Fifteen multicultural clergy from Sudanese, Chinese, Indonesian, Indian, Tamil and Tongan background met at St James Old Cathedral Conference Centre in West Melbourne on November 9, 2013, to talk through the implications of the 2013 Synod of the Anglican Diocese of Melbourne approving a budget and the Archbishop’s Three Year Plan which made multicultural ministry a high priority.

There was a nice juxtaposition here: here were some of the newest clergy of the diocese, from the most diverse places, meeting at the Old Cathedral which represented the oldest Anglican establishment of the Colony of Victoria.

To this strategy workshop were invited all multicultural clergy in the 40 multicultural congregations in the Diocese. Twenty four said yes, but in the event 15 came. They were: Esther Ruan, David Xu, Robert Vun and Ben Wong (Chinese), George Ladu, Abraham Nyieth, Daniel Bol Nyieth, Daniel Kuol Amol, David Lual Mabior and Peter Ayor Alier Jongroor (Sudanese), Jobby John (Church of South India), Sisofa Tongja (Tonga), V.K. Varughese (Mar Thoma independent), Paul Packiyanathan (Tamil), and Kuncoro Rusman (Indonesian). Unfortunately the Karen who accepted were not able to come at the last minute. Apologies were received from many others.

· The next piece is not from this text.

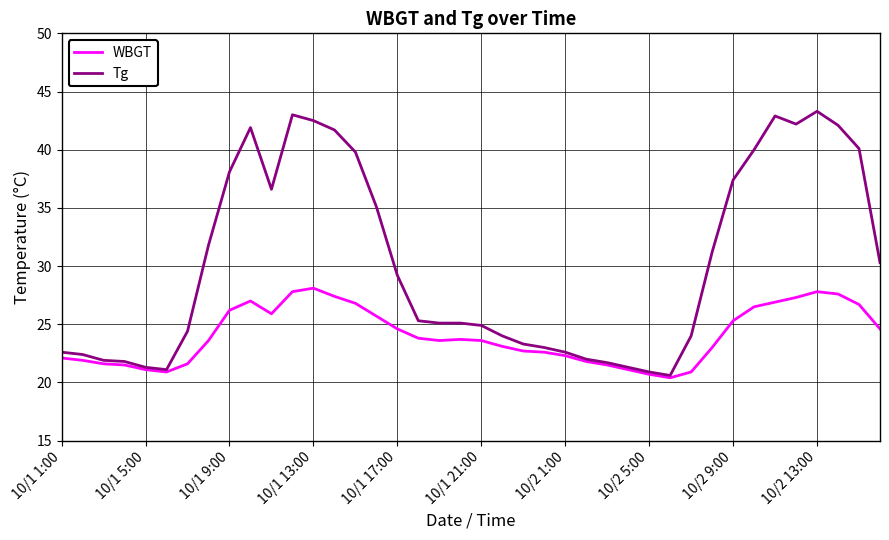

What is the smallest value displayed?

20.4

The workshop was facilitated by Associate Professor Jeanette Lawrence of the University of Melbourne, assisted by PhD candidate Abi Brooker and international development trainer Denise Nichols with administration by Pam Wardle and Archdeacon Alan Nichols (Coordinator, Multicultural Ministry).

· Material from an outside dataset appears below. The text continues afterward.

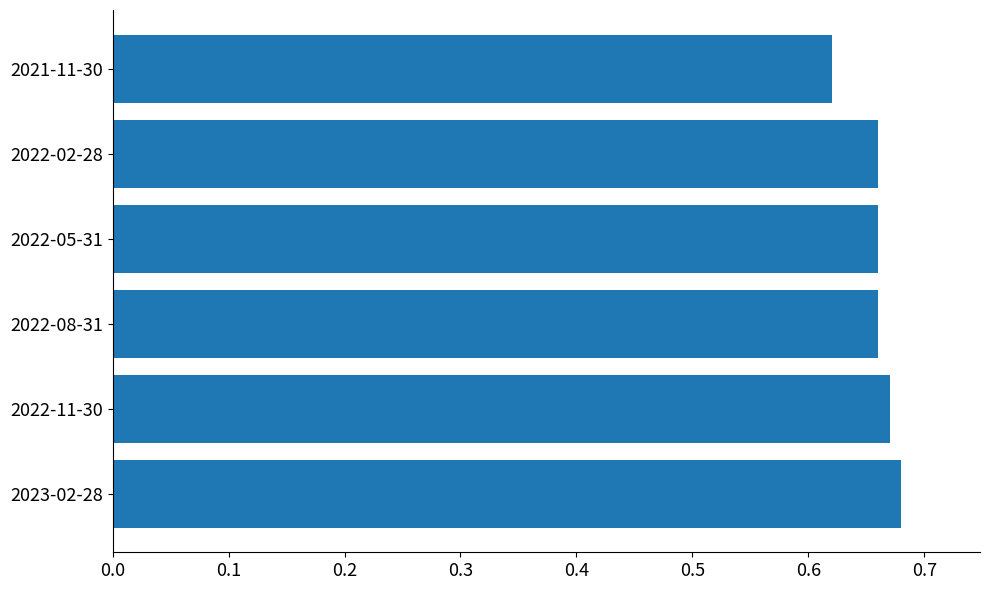

Which has a higher value, 2022-05-31 or 2023-02-28?

2023-02-28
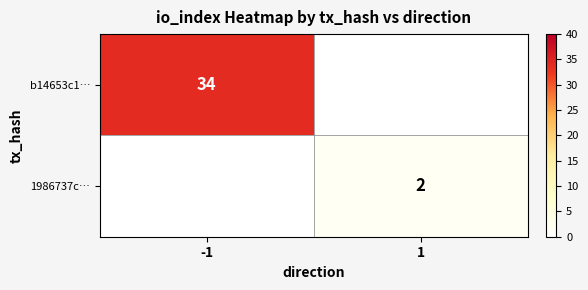

The 1986737c… series shows 3 at 1. True or false?

False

The narrative on the workshop and the strategies arising from it were circulated within a week not only to the participants but also to those who could not attend. Some of them made corrections and additions. So this Strategy Plan can be regarded as the work of the whole multicultural sector.

At the start of the workshop on November 9 participants congratulated the Archbishop for ‘letting us be part of the three year plan’ and for making multicultural ministry a high priority for the next three years. They welcomed the advertisement in the November issue of The Melbourne Anglican for a fulltime Coordinator for Multicultural Ministry from January 2014.

The discussions at the workshop were vigorous and assertive. “We want to be connected to the mainstream life of the Diocese.” “We want to be included and accepted so that we can worship as the one body of Christ”, “We want to grow the church for the glory of God”.

The strategy developed has been proposed to the Archbishop of Melbourne for inclusion in his Vision and Directions for 2014-2016.